START Task input
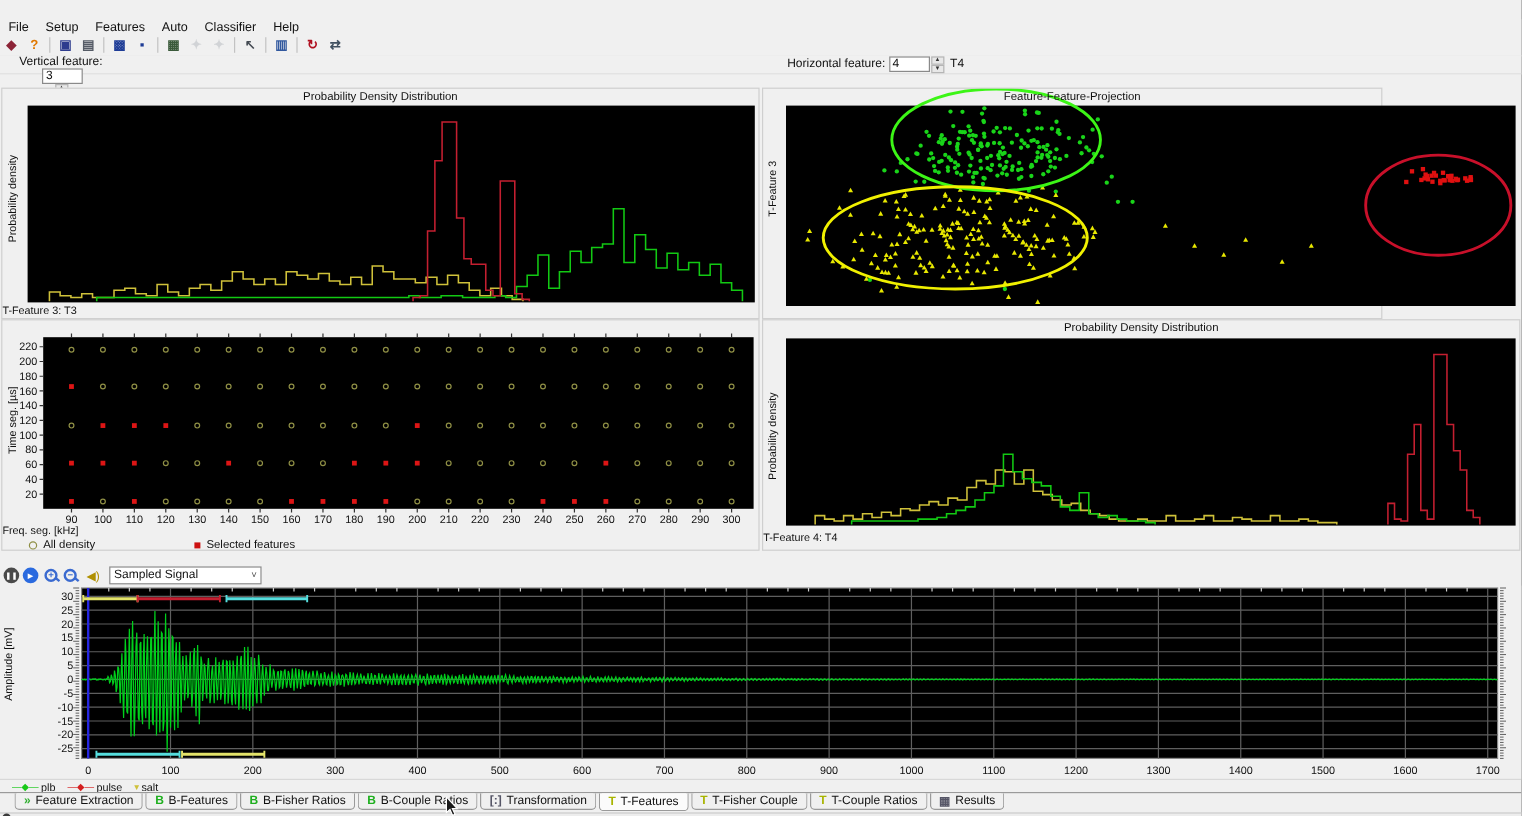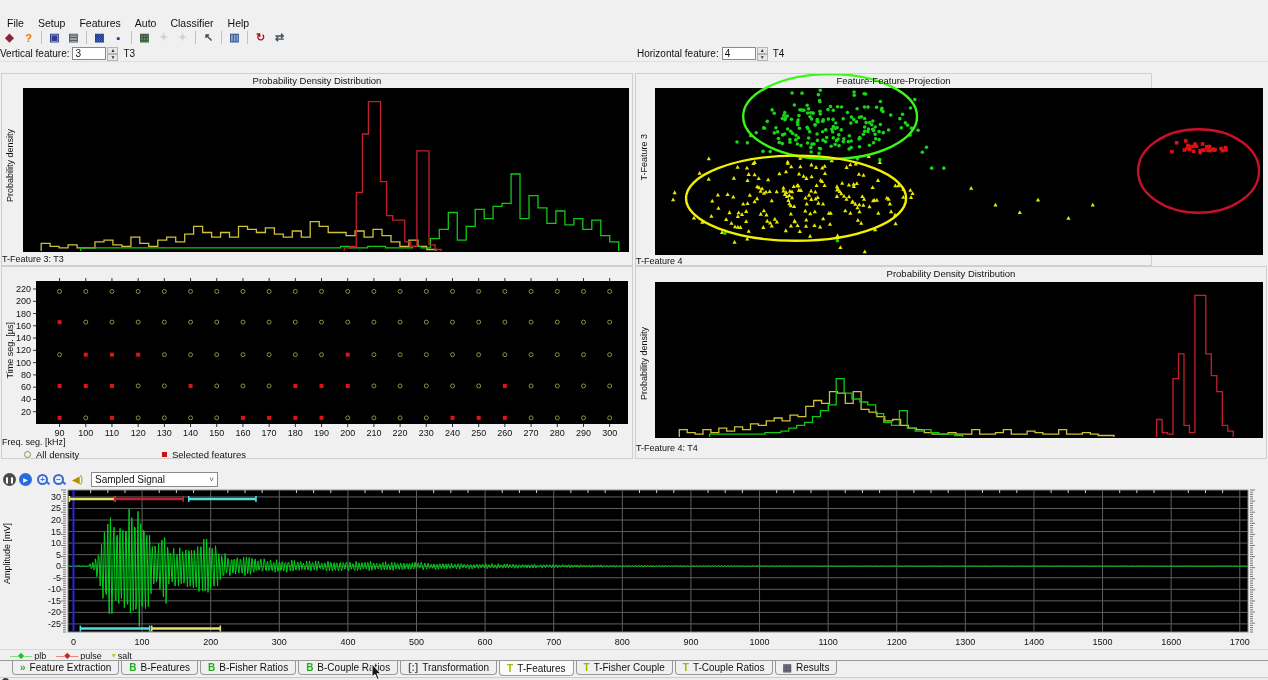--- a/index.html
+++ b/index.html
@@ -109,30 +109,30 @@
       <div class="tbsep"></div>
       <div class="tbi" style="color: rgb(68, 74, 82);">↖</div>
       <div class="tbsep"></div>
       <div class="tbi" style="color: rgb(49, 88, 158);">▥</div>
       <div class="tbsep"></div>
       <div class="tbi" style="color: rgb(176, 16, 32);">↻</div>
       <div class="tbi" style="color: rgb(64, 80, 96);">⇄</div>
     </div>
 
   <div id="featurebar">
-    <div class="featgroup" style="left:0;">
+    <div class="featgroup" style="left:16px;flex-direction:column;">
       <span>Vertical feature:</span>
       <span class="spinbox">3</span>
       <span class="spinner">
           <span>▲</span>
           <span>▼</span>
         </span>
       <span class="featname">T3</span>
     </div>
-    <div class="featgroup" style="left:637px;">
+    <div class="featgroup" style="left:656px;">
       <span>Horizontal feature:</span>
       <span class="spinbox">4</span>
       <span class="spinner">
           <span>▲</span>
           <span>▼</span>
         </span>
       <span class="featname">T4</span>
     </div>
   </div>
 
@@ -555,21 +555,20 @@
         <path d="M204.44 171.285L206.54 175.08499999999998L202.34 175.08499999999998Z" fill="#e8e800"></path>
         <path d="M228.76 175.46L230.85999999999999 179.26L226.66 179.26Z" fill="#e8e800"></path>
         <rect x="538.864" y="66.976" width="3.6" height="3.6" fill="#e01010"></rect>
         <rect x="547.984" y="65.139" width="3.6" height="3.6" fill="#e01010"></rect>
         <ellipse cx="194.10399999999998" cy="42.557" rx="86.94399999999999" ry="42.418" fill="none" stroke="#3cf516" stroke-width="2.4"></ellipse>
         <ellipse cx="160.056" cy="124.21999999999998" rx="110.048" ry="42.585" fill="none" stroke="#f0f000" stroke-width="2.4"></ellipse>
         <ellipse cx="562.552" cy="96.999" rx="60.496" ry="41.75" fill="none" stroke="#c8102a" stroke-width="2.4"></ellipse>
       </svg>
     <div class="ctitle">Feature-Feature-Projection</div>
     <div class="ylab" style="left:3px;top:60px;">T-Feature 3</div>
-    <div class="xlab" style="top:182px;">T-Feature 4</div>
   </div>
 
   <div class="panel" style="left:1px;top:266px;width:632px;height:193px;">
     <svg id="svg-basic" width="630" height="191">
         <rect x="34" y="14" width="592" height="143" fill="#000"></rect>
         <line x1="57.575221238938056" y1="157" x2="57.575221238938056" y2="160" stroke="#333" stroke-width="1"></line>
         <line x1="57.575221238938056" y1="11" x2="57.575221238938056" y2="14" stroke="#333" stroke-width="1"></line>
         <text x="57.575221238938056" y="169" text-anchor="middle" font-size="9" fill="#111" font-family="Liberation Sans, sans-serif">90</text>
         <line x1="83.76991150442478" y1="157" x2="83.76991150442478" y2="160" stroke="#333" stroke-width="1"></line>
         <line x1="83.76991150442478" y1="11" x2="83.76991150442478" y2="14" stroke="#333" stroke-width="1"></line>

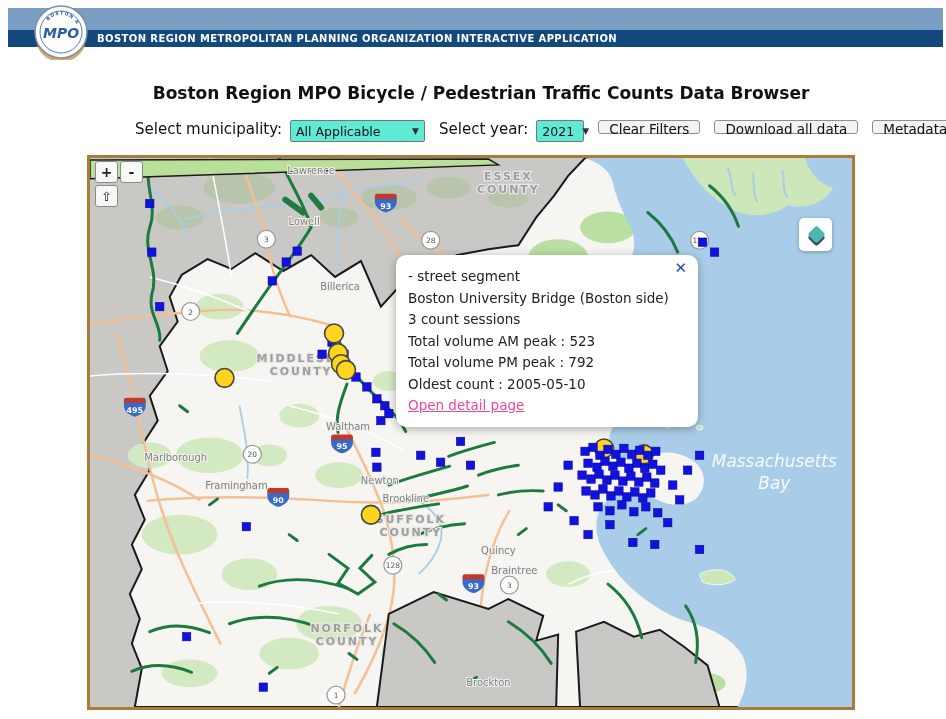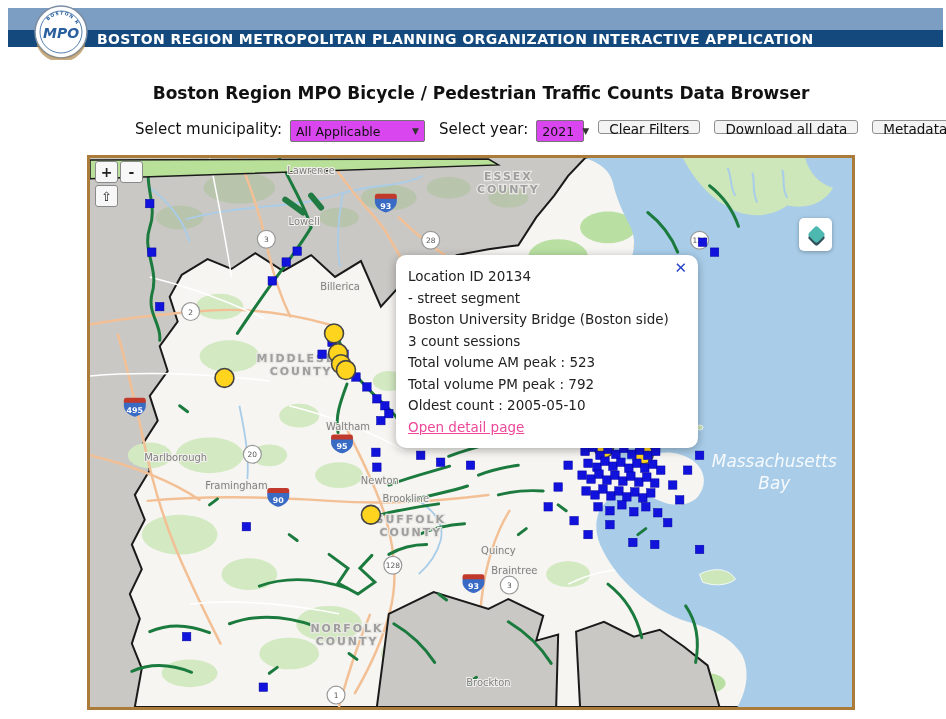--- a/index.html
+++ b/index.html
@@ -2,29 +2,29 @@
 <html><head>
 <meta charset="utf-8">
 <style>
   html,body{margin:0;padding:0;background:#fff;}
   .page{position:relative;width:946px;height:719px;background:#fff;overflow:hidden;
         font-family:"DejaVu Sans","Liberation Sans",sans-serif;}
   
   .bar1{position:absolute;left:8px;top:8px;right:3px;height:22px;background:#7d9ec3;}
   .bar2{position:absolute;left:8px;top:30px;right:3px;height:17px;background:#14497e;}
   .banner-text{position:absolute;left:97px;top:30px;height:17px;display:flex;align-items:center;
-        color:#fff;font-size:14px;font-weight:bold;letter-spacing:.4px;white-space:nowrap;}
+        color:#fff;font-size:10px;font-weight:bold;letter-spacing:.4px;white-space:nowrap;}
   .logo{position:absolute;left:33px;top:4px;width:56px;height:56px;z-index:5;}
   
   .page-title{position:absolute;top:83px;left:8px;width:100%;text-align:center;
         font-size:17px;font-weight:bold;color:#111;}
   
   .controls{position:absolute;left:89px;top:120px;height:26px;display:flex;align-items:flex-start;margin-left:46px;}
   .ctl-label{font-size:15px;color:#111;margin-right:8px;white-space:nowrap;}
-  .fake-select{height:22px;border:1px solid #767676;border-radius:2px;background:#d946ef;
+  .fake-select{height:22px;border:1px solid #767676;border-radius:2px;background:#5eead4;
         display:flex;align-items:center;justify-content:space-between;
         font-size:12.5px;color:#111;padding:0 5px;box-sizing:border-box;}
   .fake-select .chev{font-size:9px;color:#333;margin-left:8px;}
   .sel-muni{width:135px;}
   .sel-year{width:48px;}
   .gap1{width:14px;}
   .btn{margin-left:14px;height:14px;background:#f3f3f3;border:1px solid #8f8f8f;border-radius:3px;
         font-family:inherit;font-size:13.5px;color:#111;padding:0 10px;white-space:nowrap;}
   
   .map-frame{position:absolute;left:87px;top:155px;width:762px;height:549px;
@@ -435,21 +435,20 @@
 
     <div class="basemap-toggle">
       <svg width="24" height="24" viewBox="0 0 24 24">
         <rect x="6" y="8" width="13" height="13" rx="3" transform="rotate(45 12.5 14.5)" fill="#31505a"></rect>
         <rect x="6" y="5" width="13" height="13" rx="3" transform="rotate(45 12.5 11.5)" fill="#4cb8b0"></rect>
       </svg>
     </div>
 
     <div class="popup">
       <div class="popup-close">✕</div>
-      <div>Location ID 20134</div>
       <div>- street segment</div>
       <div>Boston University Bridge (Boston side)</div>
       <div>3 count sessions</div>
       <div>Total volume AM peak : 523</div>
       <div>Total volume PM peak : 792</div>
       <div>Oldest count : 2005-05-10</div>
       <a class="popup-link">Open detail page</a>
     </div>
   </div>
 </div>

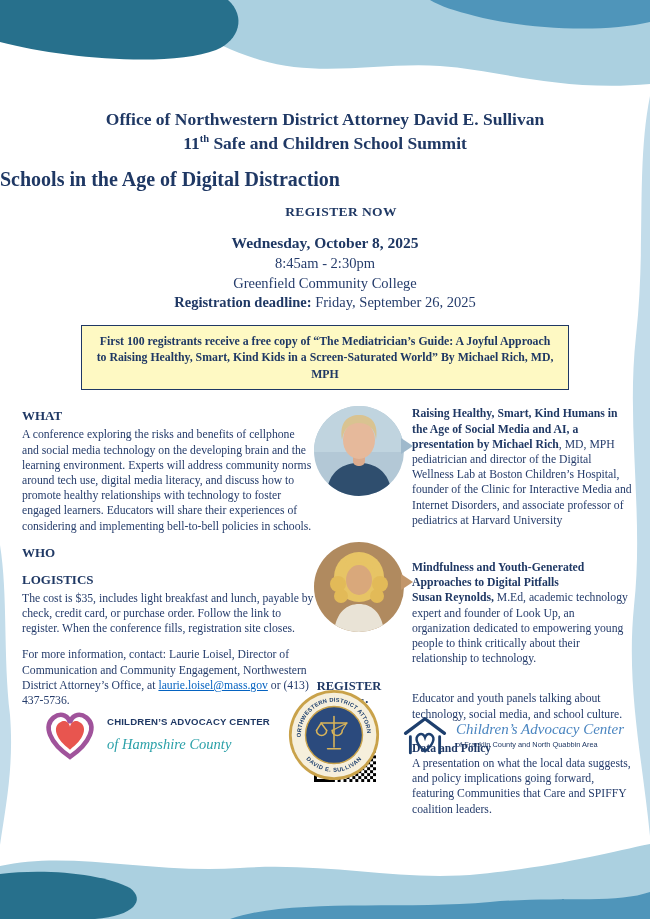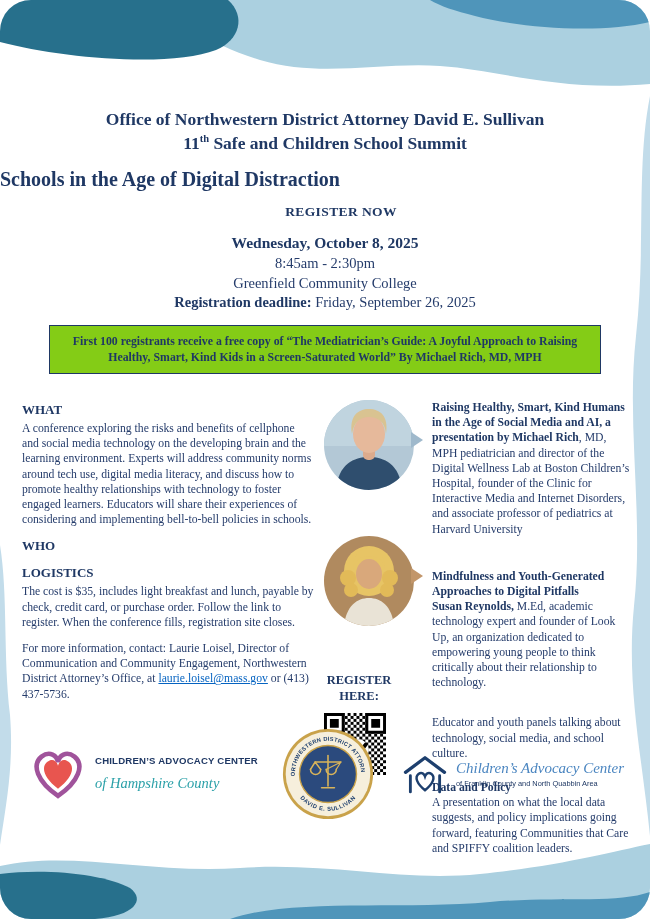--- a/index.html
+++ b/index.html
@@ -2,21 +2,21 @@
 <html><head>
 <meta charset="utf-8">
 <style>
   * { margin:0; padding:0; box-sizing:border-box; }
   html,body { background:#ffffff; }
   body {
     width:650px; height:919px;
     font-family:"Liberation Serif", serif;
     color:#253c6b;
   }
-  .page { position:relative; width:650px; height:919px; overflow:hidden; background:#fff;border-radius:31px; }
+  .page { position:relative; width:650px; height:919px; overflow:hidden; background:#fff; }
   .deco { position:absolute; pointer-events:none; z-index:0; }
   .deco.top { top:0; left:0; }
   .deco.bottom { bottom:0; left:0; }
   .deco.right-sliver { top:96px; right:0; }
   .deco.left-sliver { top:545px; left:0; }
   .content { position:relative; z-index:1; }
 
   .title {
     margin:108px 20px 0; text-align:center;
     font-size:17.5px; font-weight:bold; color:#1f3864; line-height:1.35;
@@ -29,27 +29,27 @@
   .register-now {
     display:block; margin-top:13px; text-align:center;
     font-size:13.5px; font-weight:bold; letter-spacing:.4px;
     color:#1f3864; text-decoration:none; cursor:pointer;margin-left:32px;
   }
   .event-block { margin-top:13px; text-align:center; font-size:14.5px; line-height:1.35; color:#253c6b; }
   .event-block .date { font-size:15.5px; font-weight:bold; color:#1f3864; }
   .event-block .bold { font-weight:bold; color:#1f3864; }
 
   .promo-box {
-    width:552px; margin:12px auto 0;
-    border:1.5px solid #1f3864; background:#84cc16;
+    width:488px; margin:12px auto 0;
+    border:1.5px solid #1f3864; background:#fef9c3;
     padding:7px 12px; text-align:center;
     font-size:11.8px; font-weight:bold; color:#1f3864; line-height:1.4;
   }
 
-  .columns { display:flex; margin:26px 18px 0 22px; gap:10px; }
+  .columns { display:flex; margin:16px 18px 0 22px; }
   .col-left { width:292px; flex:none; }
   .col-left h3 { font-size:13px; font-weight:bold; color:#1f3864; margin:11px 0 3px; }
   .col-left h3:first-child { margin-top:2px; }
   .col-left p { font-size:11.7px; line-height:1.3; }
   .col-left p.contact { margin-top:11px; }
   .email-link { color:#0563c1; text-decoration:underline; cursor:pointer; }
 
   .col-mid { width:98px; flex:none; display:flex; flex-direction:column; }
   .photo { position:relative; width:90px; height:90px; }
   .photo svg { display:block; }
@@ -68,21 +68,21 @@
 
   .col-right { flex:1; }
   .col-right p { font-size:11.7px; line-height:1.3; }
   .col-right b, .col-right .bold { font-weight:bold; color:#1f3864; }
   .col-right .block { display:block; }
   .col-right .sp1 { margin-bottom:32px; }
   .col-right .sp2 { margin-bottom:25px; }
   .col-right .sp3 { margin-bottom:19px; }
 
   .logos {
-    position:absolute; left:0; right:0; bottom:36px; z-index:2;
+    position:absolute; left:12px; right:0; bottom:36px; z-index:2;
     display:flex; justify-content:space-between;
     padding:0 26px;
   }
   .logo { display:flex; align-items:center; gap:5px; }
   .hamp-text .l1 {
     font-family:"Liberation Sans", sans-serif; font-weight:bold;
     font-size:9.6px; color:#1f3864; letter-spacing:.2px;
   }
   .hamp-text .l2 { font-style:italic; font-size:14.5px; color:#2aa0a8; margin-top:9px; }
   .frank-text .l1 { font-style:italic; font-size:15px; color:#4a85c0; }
END Task input
== Problem to solve ==
Your answer is the exact run of lines above from the one with "<div>Boston University Bridge" through the one with "display:block; margin-top:13px; text-align:center;", both ends included, minus any picture.

== Solution to this problem ==
       <div>Boston University Bridge (Boston side)</div>
       <div>3 count sessions</div>
       <div>Total volume AM peak : 523</div>
       <div>Total volume PM peak : 792</div>
       <div>Oldest count : 2005-05-10</div>
       <a class="popup-link">Open detail page</a>
     </div>
   </div>
 </div>

--- a/index.html
+++ b/index.html
@@ -2,21 +2,21 @@
 <html><head>
 <meta charset="utf-8">
 <style>
   * { margin:0; padding:0; box-sizing:border-box; }
   html,body { background:#ffffff; }
   body {
     width:650px; height:919px;
     font-family:"Liberation Serif", serif;
     color:#253c6b;
   }
-  .page { position:relative; width:650px; height:919px; overflow:hidden; background:#fff;border-radius:31px; }
+  .page { position:relative; width:650px; height:919px; overflow:hidden; background:#fff; }
   .deco { position:absolute; pointer-events:none; z-index:0; }
   .deco.top { top:0; left:0; }
   .deco.bottom { bottom:0; left:0; }
   .deco.right-sliver { top:96px; right:0; }
   .deco.left-sliver { top:545px; left:0; }
   .content { position:relative; z-index:1; }
 
   .title {
     margin:108px 20px 0; text-align:center;
     font-size:17.5px; font-weight:bold; color:#1f3864; line-height:1.35;
@@ -29,27 +29,27 @@
   .register-now {
     display:block; margin-top:13px; text-align:center;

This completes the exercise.